WHAT IS BEING ASKED: Gather every line in the records that contains the word "elevation" and copy each one in full.

DATA SUPPLIED:
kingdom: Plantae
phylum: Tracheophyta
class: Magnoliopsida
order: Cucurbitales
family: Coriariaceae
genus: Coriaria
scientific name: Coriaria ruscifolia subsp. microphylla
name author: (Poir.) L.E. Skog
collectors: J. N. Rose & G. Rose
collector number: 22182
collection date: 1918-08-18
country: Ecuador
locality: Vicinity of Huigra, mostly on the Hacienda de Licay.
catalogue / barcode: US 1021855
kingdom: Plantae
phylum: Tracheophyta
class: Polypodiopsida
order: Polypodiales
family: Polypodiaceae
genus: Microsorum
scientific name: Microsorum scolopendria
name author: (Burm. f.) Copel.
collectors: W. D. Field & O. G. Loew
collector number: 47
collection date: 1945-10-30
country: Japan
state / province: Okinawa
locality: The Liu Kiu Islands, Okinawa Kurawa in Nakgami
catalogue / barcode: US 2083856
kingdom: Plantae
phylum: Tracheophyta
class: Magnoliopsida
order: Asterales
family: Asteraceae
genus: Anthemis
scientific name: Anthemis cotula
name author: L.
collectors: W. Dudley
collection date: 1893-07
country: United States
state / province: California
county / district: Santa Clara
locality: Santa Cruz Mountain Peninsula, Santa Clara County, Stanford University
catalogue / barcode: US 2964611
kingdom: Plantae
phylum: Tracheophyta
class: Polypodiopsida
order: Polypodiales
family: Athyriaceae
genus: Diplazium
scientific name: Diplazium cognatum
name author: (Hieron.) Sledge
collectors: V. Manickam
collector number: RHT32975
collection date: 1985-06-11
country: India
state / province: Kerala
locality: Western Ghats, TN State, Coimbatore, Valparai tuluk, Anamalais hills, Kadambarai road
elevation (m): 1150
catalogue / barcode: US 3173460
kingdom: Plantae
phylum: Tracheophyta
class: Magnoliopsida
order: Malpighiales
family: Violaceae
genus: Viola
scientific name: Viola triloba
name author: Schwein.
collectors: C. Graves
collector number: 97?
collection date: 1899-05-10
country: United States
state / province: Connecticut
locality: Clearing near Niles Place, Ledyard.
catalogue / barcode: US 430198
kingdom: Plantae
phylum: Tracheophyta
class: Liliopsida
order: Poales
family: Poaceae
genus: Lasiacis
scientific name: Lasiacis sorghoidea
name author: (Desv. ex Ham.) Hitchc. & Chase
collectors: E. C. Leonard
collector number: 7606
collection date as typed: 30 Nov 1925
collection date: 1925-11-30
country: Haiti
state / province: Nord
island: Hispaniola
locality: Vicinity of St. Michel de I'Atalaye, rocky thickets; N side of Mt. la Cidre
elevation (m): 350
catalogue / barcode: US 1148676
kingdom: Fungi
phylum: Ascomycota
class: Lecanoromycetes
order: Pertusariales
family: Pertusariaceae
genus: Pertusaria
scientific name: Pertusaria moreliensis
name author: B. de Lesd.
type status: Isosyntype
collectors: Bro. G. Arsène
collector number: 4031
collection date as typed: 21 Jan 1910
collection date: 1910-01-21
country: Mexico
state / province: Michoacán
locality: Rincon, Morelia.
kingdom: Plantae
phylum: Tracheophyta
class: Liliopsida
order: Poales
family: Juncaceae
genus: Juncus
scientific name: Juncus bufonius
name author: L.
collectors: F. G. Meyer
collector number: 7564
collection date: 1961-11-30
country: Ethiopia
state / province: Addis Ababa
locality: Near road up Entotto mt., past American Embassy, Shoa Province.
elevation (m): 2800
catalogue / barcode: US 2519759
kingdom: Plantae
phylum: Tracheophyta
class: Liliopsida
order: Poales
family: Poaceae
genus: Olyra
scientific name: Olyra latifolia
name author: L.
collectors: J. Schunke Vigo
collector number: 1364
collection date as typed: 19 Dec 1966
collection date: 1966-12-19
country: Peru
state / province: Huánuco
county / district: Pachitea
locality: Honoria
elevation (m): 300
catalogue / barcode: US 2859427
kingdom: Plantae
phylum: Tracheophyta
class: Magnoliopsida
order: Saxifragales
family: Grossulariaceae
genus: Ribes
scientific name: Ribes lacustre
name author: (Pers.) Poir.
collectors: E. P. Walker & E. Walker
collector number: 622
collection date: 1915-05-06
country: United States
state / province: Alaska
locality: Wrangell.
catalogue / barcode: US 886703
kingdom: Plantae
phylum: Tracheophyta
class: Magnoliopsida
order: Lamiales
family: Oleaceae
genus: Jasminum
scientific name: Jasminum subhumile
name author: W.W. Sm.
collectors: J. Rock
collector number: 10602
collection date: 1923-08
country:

TASK RESULT:
elevation (m): 1150
elevation (m): 350
elevation (m): 2800
elevation (m): 300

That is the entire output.